Dataset extract Start Marker
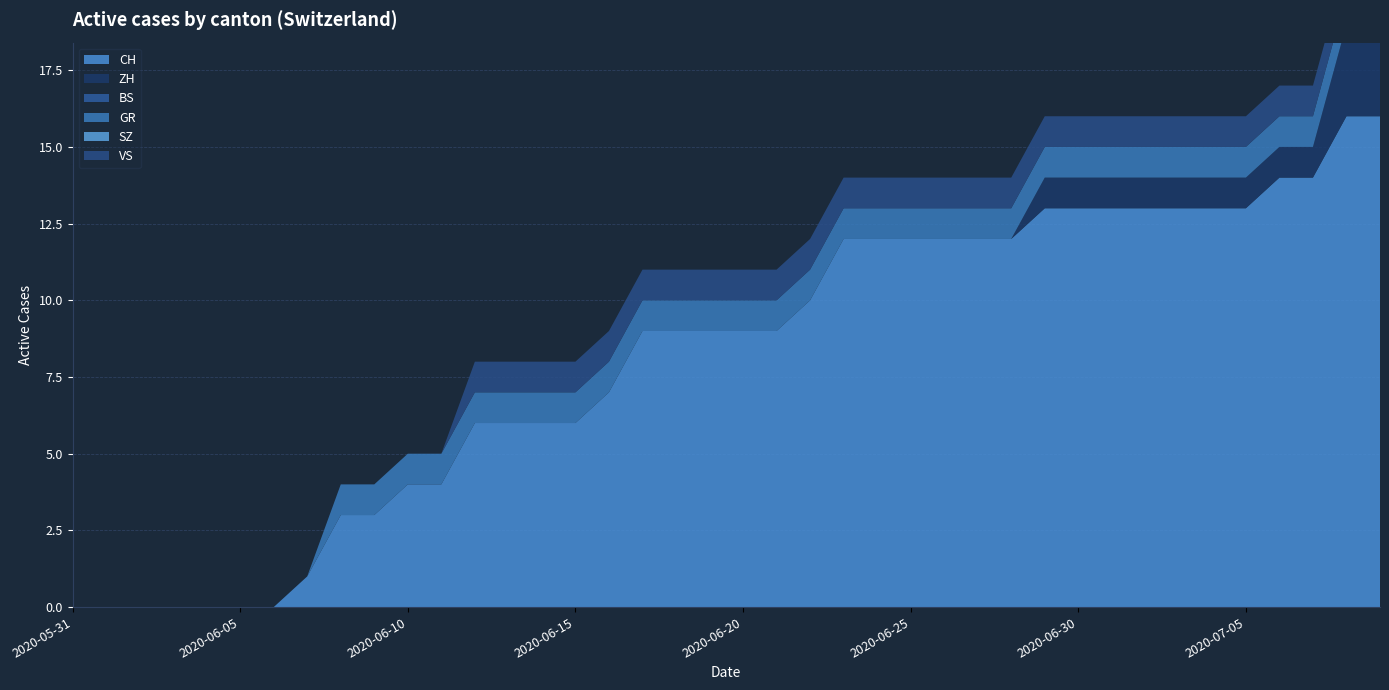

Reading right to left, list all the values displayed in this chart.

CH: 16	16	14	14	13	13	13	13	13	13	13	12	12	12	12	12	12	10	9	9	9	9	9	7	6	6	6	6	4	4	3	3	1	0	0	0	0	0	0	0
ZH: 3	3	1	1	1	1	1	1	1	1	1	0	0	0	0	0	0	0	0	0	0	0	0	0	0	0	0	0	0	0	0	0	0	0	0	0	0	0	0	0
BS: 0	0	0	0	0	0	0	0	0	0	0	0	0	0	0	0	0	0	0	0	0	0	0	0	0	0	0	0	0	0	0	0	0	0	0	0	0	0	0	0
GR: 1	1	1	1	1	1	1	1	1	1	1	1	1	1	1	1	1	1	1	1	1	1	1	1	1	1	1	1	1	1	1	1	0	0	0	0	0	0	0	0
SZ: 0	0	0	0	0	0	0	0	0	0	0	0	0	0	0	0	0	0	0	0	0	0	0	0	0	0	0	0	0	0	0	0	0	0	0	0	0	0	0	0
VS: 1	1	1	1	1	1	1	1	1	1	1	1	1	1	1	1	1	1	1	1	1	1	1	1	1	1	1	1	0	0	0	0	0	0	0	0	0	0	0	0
Dataset extract End Marker
Dataset extract Start Marker
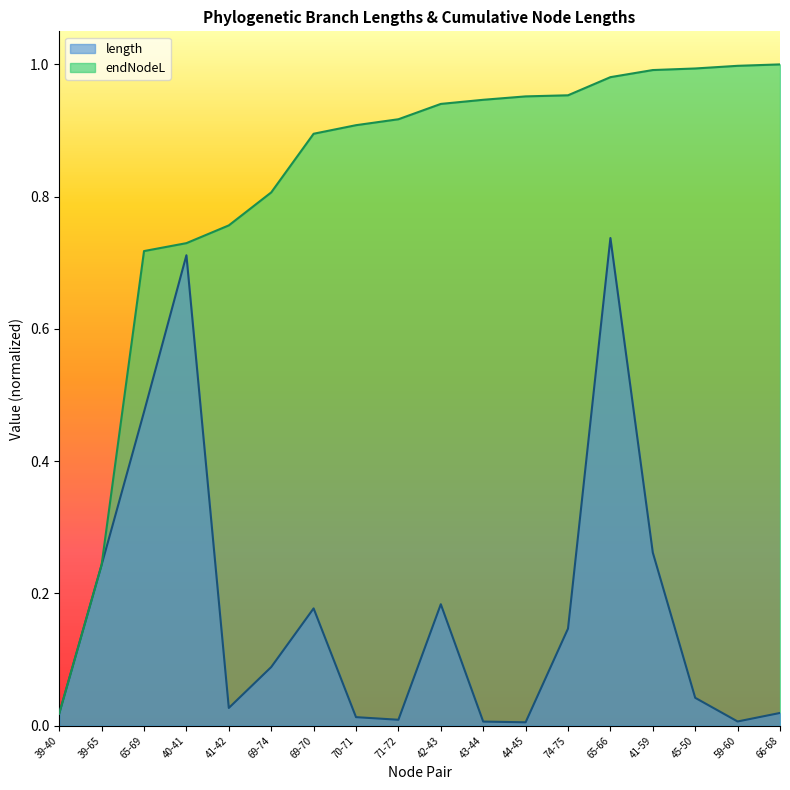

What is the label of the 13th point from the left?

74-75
Dataset extract End Marker
Dataset extract Start Marker
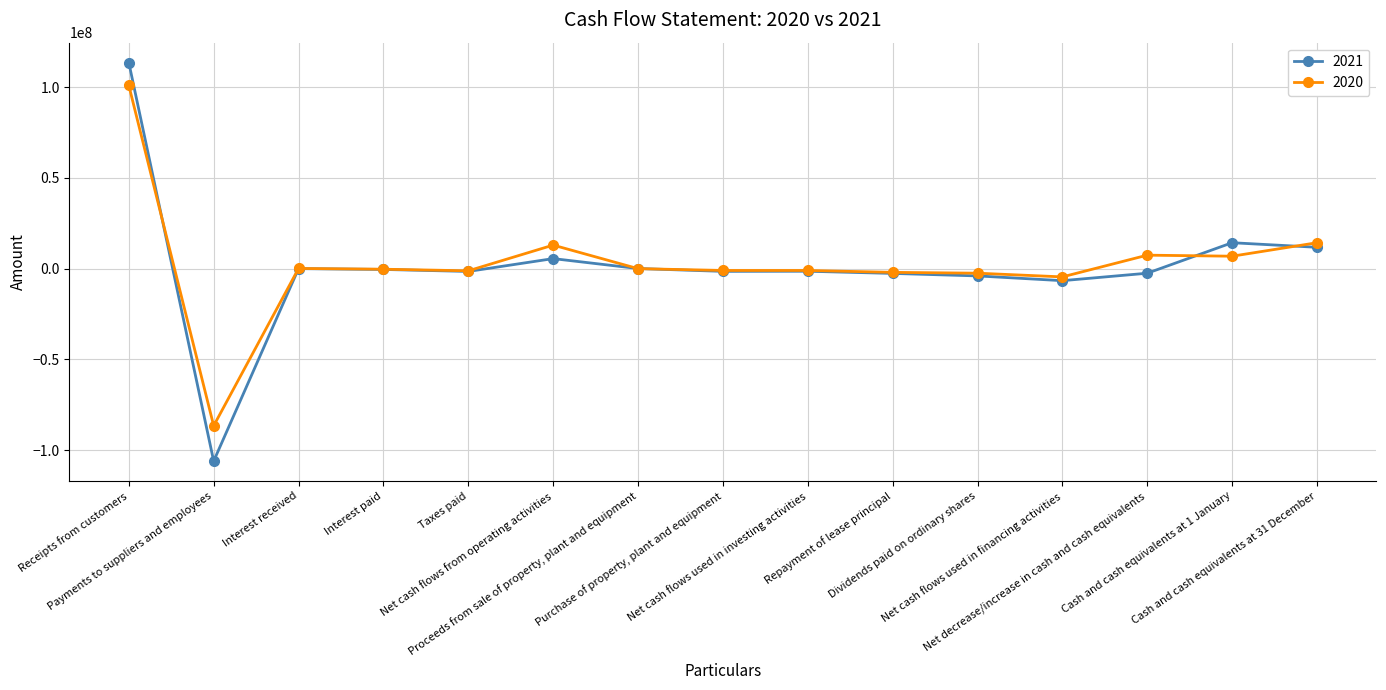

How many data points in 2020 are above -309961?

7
Dataset extract End Marker
Return every line of the items above that contains the word "left", matching case exactly.

Reading right to left, list all the values displayed in this chart.
What is the label of the 13th point from the left?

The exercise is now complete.